Start of Block

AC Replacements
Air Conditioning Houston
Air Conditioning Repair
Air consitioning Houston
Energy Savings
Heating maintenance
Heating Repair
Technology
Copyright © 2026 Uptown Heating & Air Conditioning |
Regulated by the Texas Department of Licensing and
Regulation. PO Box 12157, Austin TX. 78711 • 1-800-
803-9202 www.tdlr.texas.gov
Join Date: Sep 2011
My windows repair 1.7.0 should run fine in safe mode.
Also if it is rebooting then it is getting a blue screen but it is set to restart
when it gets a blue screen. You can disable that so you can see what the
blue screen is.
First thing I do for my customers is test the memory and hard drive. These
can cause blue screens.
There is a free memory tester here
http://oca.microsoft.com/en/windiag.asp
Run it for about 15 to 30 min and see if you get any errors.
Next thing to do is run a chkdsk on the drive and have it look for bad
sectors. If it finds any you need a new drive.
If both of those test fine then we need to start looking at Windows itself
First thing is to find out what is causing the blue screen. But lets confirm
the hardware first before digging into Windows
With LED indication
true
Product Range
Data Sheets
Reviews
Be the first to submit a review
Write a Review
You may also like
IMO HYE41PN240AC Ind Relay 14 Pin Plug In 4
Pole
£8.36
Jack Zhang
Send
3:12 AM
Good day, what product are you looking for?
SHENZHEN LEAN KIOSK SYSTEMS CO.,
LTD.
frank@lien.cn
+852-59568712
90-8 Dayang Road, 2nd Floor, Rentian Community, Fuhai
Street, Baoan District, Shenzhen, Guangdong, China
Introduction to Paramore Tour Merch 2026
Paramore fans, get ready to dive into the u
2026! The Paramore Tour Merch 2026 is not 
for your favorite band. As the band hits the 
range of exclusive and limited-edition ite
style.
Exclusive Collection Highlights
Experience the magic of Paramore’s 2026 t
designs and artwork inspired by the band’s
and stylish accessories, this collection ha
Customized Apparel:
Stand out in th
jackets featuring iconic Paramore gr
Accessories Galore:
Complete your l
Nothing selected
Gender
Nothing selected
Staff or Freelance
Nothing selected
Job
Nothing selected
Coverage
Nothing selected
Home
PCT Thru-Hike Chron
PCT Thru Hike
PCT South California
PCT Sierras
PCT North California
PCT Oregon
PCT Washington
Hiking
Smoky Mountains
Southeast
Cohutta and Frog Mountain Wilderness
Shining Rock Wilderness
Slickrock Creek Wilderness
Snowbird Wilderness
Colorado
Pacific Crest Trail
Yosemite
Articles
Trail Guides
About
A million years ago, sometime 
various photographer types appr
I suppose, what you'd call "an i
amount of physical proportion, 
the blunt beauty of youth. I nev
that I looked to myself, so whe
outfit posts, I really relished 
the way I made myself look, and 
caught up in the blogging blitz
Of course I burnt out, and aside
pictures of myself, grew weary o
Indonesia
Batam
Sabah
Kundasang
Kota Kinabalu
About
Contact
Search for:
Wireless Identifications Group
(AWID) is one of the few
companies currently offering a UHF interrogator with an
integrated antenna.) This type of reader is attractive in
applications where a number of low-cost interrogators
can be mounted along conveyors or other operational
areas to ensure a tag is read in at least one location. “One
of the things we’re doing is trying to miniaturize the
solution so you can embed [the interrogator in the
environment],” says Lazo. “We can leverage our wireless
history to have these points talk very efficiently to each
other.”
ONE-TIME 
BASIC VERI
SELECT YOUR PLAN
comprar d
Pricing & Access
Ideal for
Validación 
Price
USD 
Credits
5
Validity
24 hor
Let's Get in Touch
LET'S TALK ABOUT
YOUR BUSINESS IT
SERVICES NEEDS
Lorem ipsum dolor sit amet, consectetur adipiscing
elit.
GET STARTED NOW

End of Block

Exercise directions:
Give back, word for word, only the lines above from the line holding "for your favorite band. As the band hits the" to the line holding "that I looked to myself, so whe", both included.

Expected answer:
for your favorite band. As the band hits the 
range of exclusive and limited-edition ite
style.
Exclusive Collection Highlights
Experience the magic of Paramore’s 2026 t
designs and artwork inspired by the band’s
and stylish accessories, this collection ha
Customized Apparel:
Stand out in th
jackets featuring iconic Paramore gr
Accessories Galore:
Complete your l
Nothing selected
Gender
Nothing selected
Staff or Freelance
Nothing selected
Job
Nothing selected
Coverage
Nothing selected
Home
PCT Thru-Hike Chron
PCT Thru Hike
PCT South California
PCT Sierras
PCT North California
PCT Oregon
PCT Washington
Hiking
Smoky Mountains
Southeast
Cohutta and Frog Mountain Wilderness
Shining Rock Wilderness
Slickrock Creek Wilderness
Snowbird Wilderness
Colorado
Pacific Crest Trail
Yosemite
Articles
Trail Guides
About
A million years ago, sometime 
various photographer types appr
I suppose, what you'd call "an i
amount of physical proportion, 
the blunt beauty of youth. I nev
that I looked to myself, so whe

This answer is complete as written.